Earlier today I was having a mini mind melt-down. I was cranky and cursing wildly under my breath. My 5 year old daughter quickly hauled me into line when I went waaaaay over the line and dared to utter, ‘STUPID,’ which we all know is a BIG swear, right?!
And what had got me so hot under the mum bun?
My local supermarket had dared to begin ‘renovations’; dared to start work on adding wonderful new bakery, seafood and deli counters (actually, I have no real idea what they are doing, I was too flustered to actually read past the heading on the sign). But roughly translated, what this meant for me, was that I was sinking down the rabbit holes. I was turning corners and finding myself amongst frozen goods, when there should have been toilet rolls. I was flipping that trolley up and down aisles and crossing back and asking anyone who looked kind if they knew where the honey was.

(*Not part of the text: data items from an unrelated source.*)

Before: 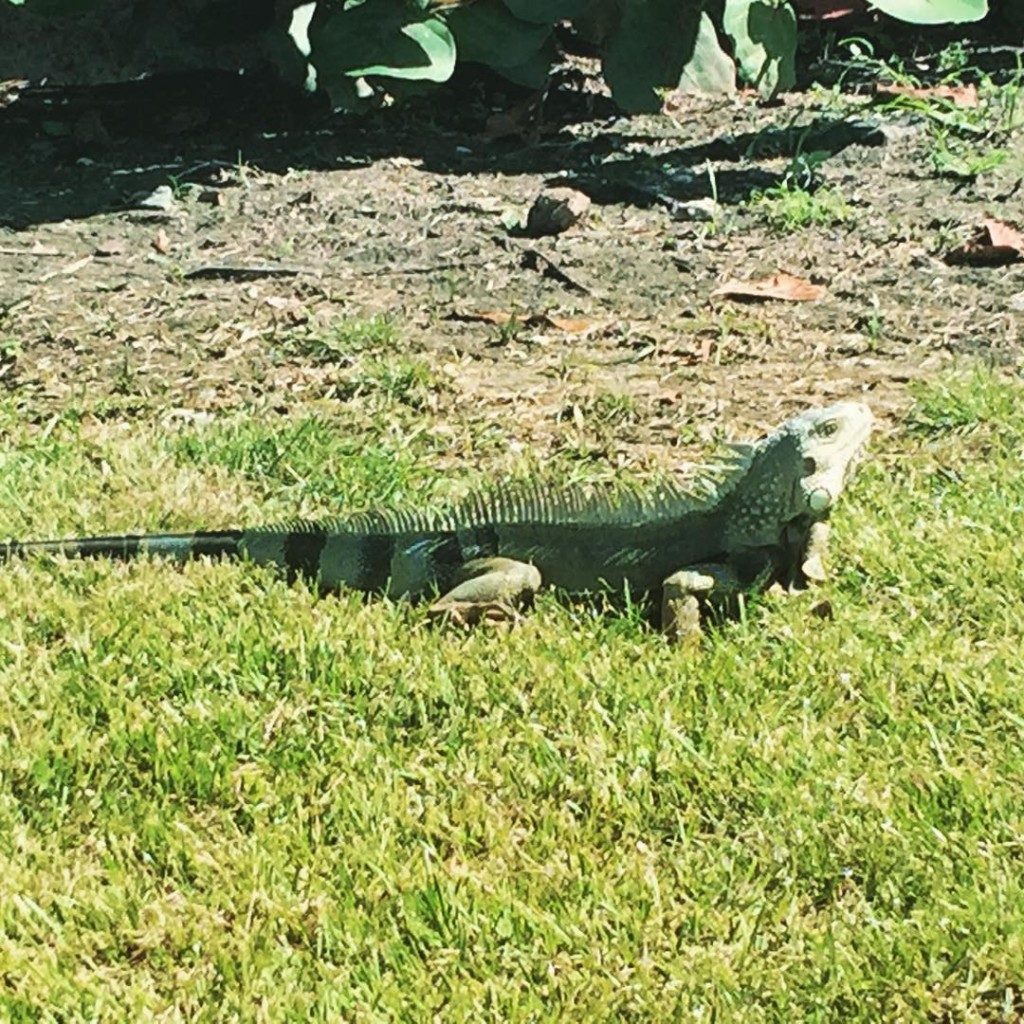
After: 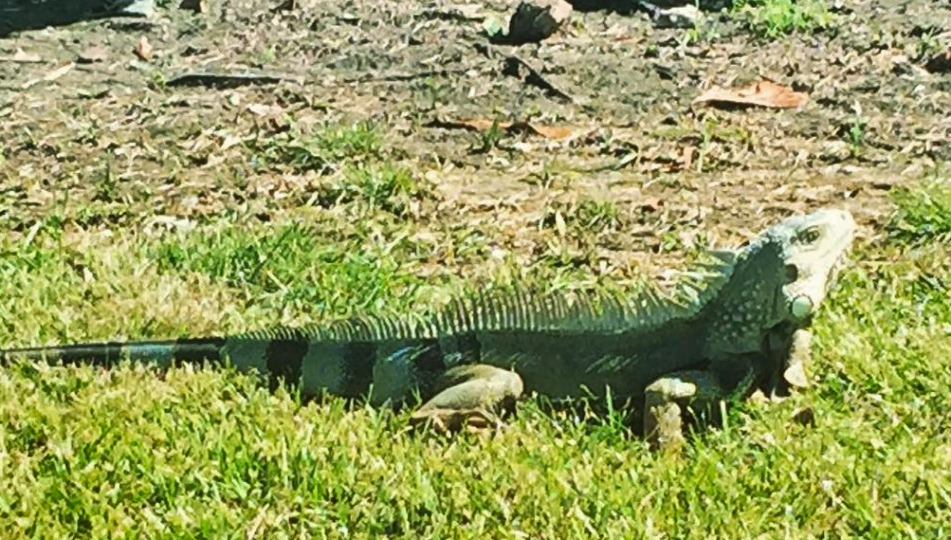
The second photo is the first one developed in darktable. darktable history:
crop: left 1.791%, top 18.91%, right 5.311%, bottom 28.351%
shadows and highlights: low approximation 0.01, soften with gaussian
contrast brightness saturation: saturation 0.133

I also had my daughter with me.
Rookie mistake, I know, but I knew this place well (normally). It was to be a simple in and out job. We did make it out alive, but I was so incredibly frustrated with the time wasted and extra public scrutiny of my dealings with the Diva who had an unexpected tour of the confectionery aisle. People, this is hell on earth; a place I regularly avoid with the kids because it only ends in tears. But today I found myself halfway down past the maltesers before I realised I was destined for disaster. “I WANT! I WANT! I WANT,” was heard in Mexico, and I just grabbed blindly and ran.

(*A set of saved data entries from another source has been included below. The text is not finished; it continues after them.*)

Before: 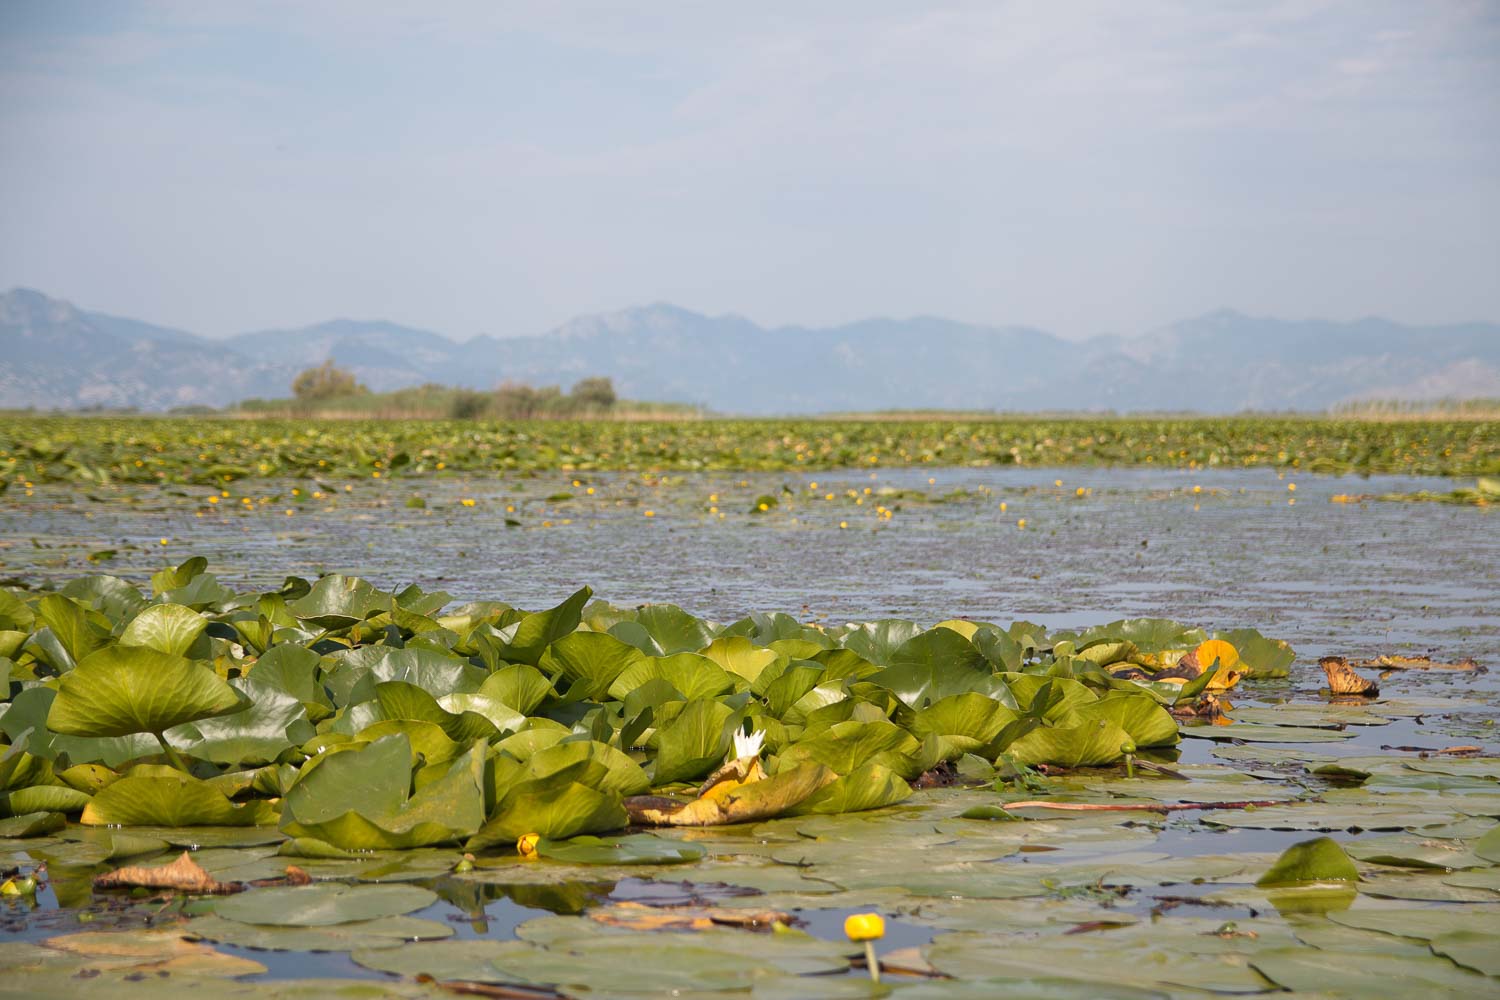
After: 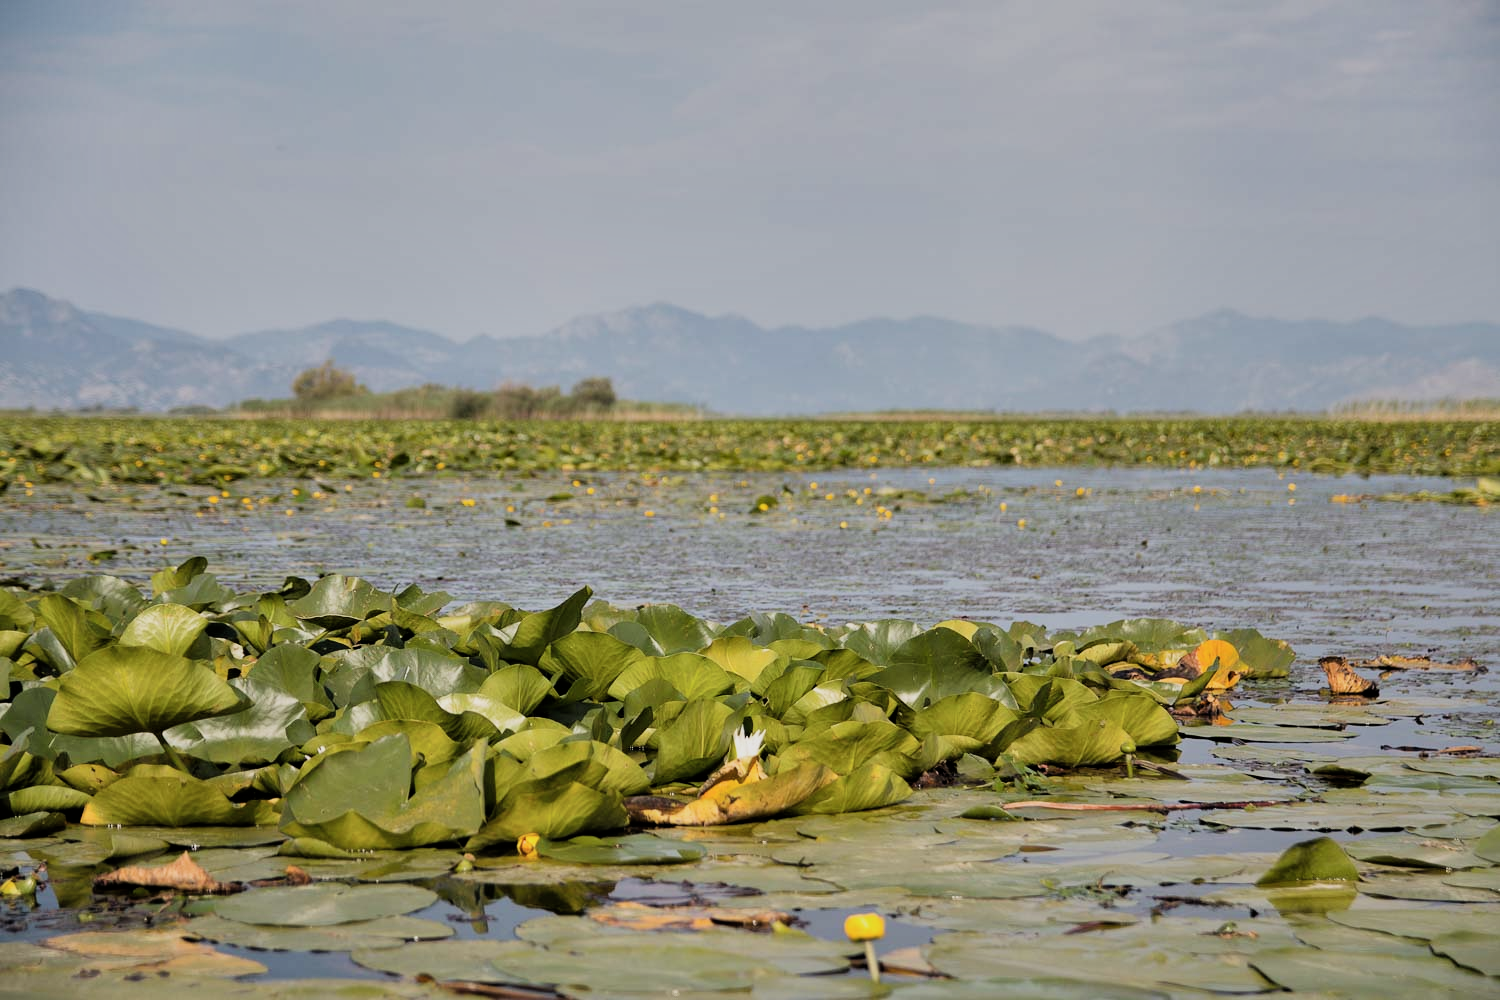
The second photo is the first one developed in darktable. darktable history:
shadows and highlights: shadows 58.46, highlights -60.49, soften with gaussian
filmic rgb: black relative exposure -5.05 EV, white relative exposure 3.99 EV, hardness 2.89, contrast 1.301, highlights saturation mix -29.64%
contrast brightness saturation: saturation -0.069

Raging and flustered I checked out and made for home.
“YOU SAID STUPID!” she hollered in the car.
As I foolishly tripped myself up in mummy lies explaining why sometimes it was OK to say an idea was stupid, not a person as such, blah, blah, blah, “Single Ladies” by Queen B, came on the radio. The little actually started to sing along (or make words up, whatever). Soon we were belting it out together and finger pointing at the car roof and pulling in to our lovely driveway and the sun was sneaking through and today was Friday and the rage was fast forgotten.
How could I have let something so ridiculous throw me like that?
Life is good.
Not perfect.
But pretty great, in fact!
I hate Melbourne winter, but we have excellent heating.
I hit the couch shattered most nights due to kids tantrums and homework and constant demands, but my kids are happy and healthy.
My husband is obsessed with cycling, but he is fit and funny and comes home to me safely.
There is regularly a bill that throws us and we always need something, but we keep on till the next month.
Yes, my back is slowly driving me insane, but I have the means to look in to it and treat it.
Even when l am feeling a bit depleted and flat, I have friends and family on the other end of the phone who put me back in my rightful space.
Actually, I am incredibly lucky.
I know this.
I am grateful for this.
And…well, in hindsight…
I am also grateful for the detour down that confectionary aisle because it has been waaaay too long between Turkish Delights.